Pesan tersebut disampaikan Bima saat memberikan keynote speech pada Kongres IV Blok Pelajar Politik Merdeka yang berlangsung di Gedung Pusat Pengembangan Sumber Daya Manusia (PPSDM) Badan Narkotika Nasional (BNN), Kabupaten Bogor, Jawa Barat, Sabtu (30/5/2026).
Menurut Bima, Indonesia saat ini berada dalam momentum penting berupa bonus demografi, yakni kondisi ketika jumlah penduduk usia produktif lebih besar dibandingkan kelompok usia nonproduktif. Kondisi ini dinilai sebagai peluang emas yang dapat mendorong Indonesia menjadi salah satu kekuatan ekonomi terbesar dunia pada masa mendatang.
Namun, ia mengingatkan bahwa bonus demografi bukanlah kondisi yang berlangsung selamanya.
“Saat ini kita tengah mendapatkan bonus demografi ketika usia produktif lebih banyak daripada lansia dan anak-anak. Tapi, bonus demografi ini enggak selamanya,” kata Bima.
Karena itu, ia menegaskan bahwa generasi muda harus memanfaatkan momentum tersebut dengan mempersiapkan diri sebaik mungkin melalui pendidikan, peningkatan keterampilan, dan penguatan karakter.
Dalam kesempatan itu, Bima juga mengingatkan para pelajar agar tidak terjebak dalam kebingungan menentukan arah masa depan. Menurutnya, setiap generasi muda perlu memiliki tujuan hidup yang jelas serta kemampuan untuk mengenali dan mengembangkan potensi diri.
Bima menilai keberhasilan suatu bangsa sangat bergantung pada kualitas sumber daya manusianya. Oleh sebab itu, generasi muda Indonesia harus tumbuh menjadi individu yang adaptif, kreatif, dan siap menghadapi berbagai perubahan global yang berlangsung sangat cepat.
Lebih jauh, mantan Wali Kota Bogor tersebut menekankan pentingnya membangun jejaring dan kemampuan berkolaborasi. Menurutnya, era modern menuntut setiap individu untuk tidak hanya unggul secara personal, tetapi juga mampu bekerja sama dengan berbagai pihak untuk menciptakan solusi bagi masyarakat.

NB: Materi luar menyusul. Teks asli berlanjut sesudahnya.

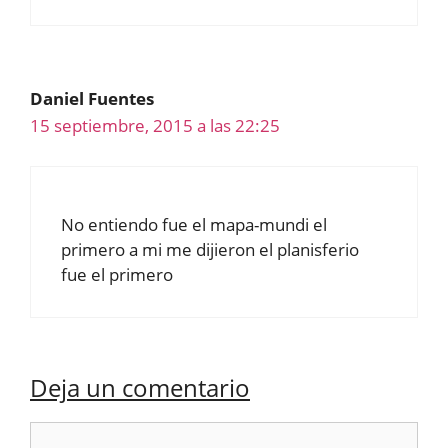
Daniel Fuentes
15 septiembre, 2015 a las 22:25
No entiendo fue el mapa-mundi el
primero a mi me dijieron el planisferio
fue el primero
Deja un comentario
Comentario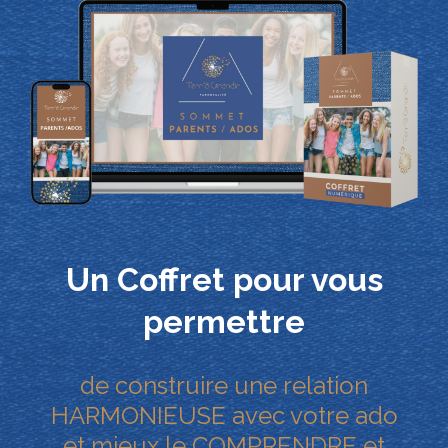
Un Coffret pour vous
permettre
de construire une relation
HARMONIEUSE avec votre ado
et mieux le COMPRENDRE et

“Ingat kata-kata saya. Masa depan akan dimiliki orang-orang yang terampil untuk menggunakan jejaring dan berkolaborasi,” ujarnya.
Bima juga mengajak para pelajar untuk memiliki kepedulian terhadap lingkungan sosial di sekitarnya. Generasi muda, menurutnya, harus menjadi bagian dari solusi atas berbagai tantangan bangsa, mulai dari pendidikan, ekonomi, hingga persoalan sosial lainnya.
Selain meningkatkan kompetensi, generasi muda juga diingatkan agar tetap menjaga identitas dan semangat kebangsaan di tengah derasnya arus globalisasi. Ia menilai kemampuan beradaptasi dengan perkembangan dunia harus berjalan seiring dengan komitmen menjaga nilai-nilai kebangsaan.
Dalam pidatonya, Bima turut menyoroti pentingnya kemampuan membaca peluang dan memanfaatkan momentum. Menurutnya, banyak tokoh sukses di berbagai bidang mampu mencapai puncak karier karena memahami kapan harus mengambil langkah dan memanfaatkan kesempatan yang ada.
“Semua tokoh-tokoh besar adalah orang-orang yang hebat memanfaatkan momentum. Semua politisi, ilmuwan, pengusaha, itu mereka paham momentum,” tegasnya.
Ajakan Bima Arya tersebut sejalan dengan agenda pembangunan nasional menuju Indonesia Emas 2045 yang menempatkan penguatan kualitas sumber daya manusia sebagai salah satu pilar utama. Dengan bonus demografi yang diperkirakan mencapai puncaknya dalam dua dekade mendatang, generasi muda diharapkan menjadi motor penggerak pembangunan dan daya saing Indonesia di tingkat global.